Таков «путь термидора». Его торжество обусловливалось его ограниченностью. В отличие от путей Вандеи и Кобленца, он опирался на существо самой революции, принимая ее основу и подчиняясь ее законам. Термидорский сдвиг был подготовлен настроениями революционной Франции и совершен Конвентом, т. е. высшим законным органом революции. «Что обеспечивало Конвенту победу, — по глубокому замечанию Сореля — так это то, что сила, которой он пользовался, не была контрреволюционной: то была сама вооруженная революция, реагирующая против себя для того, чтобы спастись от собственных излишеств». Это нужно раз навсегда запомнить и иметь в виду.
И когда в наши дни там и сям поднимаются толки о «русском термидоре», необходимо прежде всего усвоить истинные черты и усвоить урок французского. Иначе кроме «злоупотребления термином» ничего не получится.
Детали, конкретные очертания революции у нас радикально и несоизмеримо иные. В частности, судя по всему, в теперешней Москве нет почвы для казуса в стиле 9 термидора. Но, как мы установили, он и не существенен сам по себе для развития революции. Он мог быть, но его могло и не быть, — «путь термидора» не в нем.
Что же касается этого пути, то он уже начинает явственно намечаться в запутанной и сложной обстановке наших необыкновенных дней.
Конечно, он не в белых фронтах и окраинных движениях, вдохновляемых чужеземцами и эмиграцией. Нет, все эти затеи ему не только чужды, но и враждебны, — лишь безнадежные слепцы или контрреволюционеры в худшем смысле этого слова могут ими обольщаться. Страна — не с ними. Они — вне революции.
Но он — и не в стихийных восстаниях или голодных бунтах против революционной власти. Эти восстания и бунты, быть может, в известной мере способствуют его зарождению и укреплению. Но по своему содержанию он не имеет с ними ничего общего. Революционная Франция, как ныне Россия, хорошо знала подобные мятежи городков и деревень: прочтите хронику эпохи (Эрве, Дьепп, Лион, Вервен, Лилль и т. д.). Однако они никогда не были победоносны уже по одному тому, что не имели творческой идеи и неизменно оказывались не более как бесцельными, хотя и естественными, конвульсиями страдания. Победи они — революционный процесс был бы не плодотворно завершен, а лишь бессмысленно прерван, чтобы снова возобновиться…
Путь термидора — в перерождении тканей революции, в преображении душ и сердец ее агентов. Результатом этого общего перерождения может быть незначительный «дворцовый переворот», устраняющий наиболее одиозные фигуры руками их собственных сподвижников и во имя их собственных принципов (конец Робеспьера). Но отнюдь не исключена возможность и другого выхода, — того самого, о котором говорил Наполеон Мармону: приспособление лидеров движения к новой его фазе. Тогда процесс завершается наиболее удачно и с меньшими потрясениями — «путем власти»[110]

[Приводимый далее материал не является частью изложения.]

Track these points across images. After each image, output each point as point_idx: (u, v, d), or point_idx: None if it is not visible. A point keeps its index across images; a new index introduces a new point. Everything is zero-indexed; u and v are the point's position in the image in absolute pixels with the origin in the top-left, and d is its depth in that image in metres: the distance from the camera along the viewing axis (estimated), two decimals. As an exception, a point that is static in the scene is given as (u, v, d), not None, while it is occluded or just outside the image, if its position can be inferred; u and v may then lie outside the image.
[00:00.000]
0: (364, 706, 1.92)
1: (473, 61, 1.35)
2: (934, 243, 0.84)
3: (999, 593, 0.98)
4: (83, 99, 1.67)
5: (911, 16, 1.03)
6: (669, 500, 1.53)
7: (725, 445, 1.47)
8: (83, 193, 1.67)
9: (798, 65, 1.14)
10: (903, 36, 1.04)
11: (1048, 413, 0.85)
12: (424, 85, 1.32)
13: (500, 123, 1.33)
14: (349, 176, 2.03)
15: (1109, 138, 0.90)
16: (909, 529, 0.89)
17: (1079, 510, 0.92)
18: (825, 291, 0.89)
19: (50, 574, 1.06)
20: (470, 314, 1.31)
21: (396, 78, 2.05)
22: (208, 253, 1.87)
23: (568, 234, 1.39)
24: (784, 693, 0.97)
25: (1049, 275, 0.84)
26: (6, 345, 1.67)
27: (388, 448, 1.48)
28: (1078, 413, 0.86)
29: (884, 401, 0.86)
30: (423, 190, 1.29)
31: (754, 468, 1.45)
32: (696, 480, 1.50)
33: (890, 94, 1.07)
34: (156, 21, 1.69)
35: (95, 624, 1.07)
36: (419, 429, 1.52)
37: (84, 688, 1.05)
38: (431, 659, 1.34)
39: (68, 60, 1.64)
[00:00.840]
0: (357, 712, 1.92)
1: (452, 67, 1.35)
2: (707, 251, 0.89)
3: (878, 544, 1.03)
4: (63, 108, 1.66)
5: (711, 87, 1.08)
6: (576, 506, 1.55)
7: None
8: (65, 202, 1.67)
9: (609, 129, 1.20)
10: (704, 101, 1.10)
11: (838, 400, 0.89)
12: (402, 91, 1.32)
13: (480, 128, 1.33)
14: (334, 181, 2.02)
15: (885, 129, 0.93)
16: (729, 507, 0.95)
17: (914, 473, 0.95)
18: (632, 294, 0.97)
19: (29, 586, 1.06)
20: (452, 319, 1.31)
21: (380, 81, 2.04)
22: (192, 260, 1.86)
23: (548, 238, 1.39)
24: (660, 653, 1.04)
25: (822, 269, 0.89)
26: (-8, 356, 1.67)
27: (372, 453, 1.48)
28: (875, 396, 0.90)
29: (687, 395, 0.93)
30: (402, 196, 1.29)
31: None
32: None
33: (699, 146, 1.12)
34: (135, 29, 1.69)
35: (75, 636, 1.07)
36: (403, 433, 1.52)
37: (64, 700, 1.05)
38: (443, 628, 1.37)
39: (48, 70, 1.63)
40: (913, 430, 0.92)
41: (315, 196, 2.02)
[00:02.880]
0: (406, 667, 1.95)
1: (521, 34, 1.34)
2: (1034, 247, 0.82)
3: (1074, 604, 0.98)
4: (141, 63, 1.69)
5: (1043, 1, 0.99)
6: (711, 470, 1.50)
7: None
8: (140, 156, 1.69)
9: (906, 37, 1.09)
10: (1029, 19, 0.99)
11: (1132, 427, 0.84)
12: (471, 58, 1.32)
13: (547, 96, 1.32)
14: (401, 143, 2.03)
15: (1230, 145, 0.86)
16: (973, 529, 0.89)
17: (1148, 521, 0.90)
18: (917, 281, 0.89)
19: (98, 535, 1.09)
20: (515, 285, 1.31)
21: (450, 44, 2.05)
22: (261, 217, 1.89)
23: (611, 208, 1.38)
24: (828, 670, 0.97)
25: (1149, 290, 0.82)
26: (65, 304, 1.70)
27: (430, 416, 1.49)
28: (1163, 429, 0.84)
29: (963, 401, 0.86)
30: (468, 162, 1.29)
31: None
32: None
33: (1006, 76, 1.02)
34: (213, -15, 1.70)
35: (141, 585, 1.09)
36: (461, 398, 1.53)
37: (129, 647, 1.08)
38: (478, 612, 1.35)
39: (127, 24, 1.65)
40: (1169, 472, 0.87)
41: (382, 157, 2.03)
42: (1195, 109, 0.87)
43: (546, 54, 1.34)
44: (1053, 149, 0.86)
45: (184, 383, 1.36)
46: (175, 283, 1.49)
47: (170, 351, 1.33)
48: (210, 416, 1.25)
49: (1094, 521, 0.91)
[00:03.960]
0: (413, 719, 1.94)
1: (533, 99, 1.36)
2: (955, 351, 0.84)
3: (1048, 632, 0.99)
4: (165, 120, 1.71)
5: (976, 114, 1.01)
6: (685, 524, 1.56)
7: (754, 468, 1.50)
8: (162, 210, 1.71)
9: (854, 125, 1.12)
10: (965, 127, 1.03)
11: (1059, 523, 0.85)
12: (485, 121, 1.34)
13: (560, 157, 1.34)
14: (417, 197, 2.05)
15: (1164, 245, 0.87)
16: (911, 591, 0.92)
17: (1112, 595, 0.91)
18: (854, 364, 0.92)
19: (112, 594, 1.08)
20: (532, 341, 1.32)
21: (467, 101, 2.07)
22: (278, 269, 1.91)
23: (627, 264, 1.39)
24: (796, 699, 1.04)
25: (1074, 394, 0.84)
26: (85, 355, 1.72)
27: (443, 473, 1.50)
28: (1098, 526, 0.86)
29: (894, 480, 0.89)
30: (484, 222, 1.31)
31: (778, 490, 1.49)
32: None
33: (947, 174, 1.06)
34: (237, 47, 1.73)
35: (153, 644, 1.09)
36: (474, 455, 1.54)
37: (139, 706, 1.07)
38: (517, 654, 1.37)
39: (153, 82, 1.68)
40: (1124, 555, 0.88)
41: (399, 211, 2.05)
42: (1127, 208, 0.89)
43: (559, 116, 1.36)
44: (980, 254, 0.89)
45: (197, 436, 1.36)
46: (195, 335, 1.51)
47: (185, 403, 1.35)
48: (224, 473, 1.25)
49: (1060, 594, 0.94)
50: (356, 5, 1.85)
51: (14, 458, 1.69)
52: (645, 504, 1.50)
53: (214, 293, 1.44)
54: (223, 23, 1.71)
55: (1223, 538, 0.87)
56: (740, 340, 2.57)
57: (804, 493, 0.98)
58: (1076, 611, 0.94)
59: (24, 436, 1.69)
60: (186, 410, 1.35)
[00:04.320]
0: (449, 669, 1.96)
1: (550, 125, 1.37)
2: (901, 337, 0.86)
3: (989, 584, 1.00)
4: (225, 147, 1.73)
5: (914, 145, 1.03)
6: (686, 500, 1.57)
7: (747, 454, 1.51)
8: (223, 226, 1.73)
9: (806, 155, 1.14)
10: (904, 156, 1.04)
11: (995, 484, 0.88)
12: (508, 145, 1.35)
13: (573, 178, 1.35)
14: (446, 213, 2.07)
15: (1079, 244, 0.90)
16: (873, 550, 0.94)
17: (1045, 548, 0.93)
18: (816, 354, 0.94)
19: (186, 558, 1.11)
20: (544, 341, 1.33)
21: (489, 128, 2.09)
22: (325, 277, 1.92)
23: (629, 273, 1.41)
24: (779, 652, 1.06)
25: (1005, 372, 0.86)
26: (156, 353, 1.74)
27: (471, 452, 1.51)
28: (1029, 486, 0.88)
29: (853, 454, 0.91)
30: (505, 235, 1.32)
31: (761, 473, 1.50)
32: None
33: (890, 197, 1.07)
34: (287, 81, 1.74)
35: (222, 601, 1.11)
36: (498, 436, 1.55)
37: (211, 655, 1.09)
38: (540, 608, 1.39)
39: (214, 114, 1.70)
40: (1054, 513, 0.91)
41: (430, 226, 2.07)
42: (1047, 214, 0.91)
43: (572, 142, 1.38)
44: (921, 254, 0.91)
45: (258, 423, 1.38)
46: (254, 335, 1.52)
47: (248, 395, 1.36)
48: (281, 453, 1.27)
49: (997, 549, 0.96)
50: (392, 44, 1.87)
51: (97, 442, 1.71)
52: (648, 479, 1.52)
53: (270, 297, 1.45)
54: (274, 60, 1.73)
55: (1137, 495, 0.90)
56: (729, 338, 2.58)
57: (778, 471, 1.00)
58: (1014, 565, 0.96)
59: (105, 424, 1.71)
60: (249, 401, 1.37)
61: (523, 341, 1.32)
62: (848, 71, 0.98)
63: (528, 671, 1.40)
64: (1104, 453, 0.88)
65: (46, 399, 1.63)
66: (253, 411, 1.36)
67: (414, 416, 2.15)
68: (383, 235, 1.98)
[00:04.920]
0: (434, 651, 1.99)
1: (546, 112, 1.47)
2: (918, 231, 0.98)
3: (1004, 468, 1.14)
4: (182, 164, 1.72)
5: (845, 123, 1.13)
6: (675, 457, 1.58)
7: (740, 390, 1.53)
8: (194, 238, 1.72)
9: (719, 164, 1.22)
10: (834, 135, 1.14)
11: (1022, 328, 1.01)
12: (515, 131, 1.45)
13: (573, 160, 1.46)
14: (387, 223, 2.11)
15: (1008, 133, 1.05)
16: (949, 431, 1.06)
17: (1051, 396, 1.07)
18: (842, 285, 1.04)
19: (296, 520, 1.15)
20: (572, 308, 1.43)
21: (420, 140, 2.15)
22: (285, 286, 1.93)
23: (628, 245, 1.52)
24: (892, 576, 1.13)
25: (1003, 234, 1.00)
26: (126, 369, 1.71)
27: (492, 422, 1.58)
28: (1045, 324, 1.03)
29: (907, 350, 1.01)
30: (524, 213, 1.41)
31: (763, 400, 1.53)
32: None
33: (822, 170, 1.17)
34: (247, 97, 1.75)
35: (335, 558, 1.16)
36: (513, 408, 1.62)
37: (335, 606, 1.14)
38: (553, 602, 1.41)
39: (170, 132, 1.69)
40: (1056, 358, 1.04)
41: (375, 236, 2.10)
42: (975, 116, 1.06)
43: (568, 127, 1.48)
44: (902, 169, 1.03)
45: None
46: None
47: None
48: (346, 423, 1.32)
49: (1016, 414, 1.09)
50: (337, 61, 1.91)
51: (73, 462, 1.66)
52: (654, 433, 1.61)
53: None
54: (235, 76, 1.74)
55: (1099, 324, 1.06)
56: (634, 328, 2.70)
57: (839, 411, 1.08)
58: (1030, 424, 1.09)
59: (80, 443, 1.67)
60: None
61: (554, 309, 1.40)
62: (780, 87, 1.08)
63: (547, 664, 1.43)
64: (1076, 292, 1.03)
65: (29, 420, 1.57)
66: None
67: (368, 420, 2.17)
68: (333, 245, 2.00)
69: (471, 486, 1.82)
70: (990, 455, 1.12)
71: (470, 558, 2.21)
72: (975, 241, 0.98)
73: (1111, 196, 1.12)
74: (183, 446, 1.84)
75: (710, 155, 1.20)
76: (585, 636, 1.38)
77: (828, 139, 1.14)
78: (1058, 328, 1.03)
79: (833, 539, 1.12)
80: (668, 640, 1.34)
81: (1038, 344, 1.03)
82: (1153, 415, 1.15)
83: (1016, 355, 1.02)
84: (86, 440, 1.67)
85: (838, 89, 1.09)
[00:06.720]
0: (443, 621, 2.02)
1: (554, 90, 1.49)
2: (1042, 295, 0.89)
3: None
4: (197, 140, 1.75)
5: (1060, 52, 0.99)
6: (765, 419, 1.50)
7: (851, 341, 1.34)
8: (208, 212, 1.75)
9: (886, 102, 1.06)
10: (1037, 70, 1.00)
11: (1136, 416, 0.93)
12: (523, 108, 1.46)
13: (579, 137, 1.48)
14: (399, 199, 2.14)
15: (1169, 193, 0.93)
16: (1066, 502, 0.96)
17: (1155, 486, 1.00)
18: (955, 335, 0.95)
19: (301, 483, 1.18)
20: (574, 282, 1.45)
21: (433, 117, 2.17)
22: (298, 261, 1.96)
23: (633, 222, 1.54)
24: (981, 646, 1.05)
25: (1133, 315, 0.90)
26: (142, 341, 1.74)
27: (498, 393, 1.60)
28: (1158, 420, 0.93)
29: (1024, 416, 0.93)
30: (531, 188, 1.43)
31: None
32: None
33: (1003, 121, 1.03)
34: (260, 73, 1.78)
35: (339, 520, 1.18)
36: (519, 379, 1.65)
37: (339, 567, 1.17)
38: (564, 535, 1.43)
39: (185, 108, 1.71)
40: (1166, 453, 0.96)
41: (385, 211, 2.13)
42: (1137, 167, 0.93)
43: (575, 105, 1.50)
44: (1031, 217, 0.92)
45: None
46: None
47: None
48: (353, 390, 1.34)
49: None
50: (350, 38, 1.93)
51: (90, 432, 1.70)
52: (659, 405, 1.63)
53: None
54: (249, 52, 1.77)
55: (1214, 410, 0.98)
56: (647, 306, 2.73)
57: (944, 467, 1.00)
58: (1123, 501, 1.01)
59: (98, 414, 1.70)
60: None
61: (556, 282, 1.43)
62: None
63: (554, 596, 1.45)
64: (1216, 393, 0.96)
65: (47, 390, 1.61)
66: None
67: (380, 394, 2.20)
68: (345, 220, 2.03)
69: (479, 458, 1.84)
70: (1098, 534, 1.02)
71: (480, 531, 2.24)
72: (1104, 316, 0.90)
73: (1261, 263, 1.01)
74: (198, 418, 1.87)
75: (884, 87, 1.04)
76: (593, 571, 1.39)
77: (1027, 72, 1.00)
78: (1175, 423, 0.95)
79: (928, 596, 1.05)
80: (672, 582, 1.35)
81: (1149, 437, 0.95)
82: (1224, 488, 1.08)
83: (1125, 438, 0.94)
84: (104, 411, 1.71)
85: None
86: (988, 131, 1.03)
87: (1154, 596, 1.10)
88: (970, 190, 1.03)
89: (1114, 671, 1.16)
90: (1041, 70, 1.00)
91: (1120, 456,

.В современной России как будто уже чувствуется веяние этой новой фазы. Революция уже не та, хотя во главе ее — все те же знакомые лица, которых ВЦИК отнюдь не собирается отправлять на эшафот. Но они сами вынужденно вступили на путь термидора, неожиданно подсказанный им крондшадтской Горой; не удастся ли им поэтому избежать драмы 9 числа?
Большевистский орден несравненно сплоченнее, дисциплинированнее, иерархичнее якобинцев. Вместе с тем Ленин более гибок и чуток, нежели Робеспьер. Если у нас не было Верньо и Дантона, то наши крайние якобинцы крупнее и жизненнее французских, хотя в аспекте «быта» не менее их ужасны. Быть может, они и кончат иначе. Но основная линия развития самой революции, по-видимому, остается в общем тою же.
Ныне есть признаки кризиса революционной истории. Начинается «спуск на тормозах» от великой утопии к трезвому учету обновленной действительности и служению ей — революционные вожди сами признаются в этом. Тяжелая операция, — но дай ей Бог успеха!
Когда она будет завершена, — новая обстановка создаст и новые формы. Тормоза станут не нужны.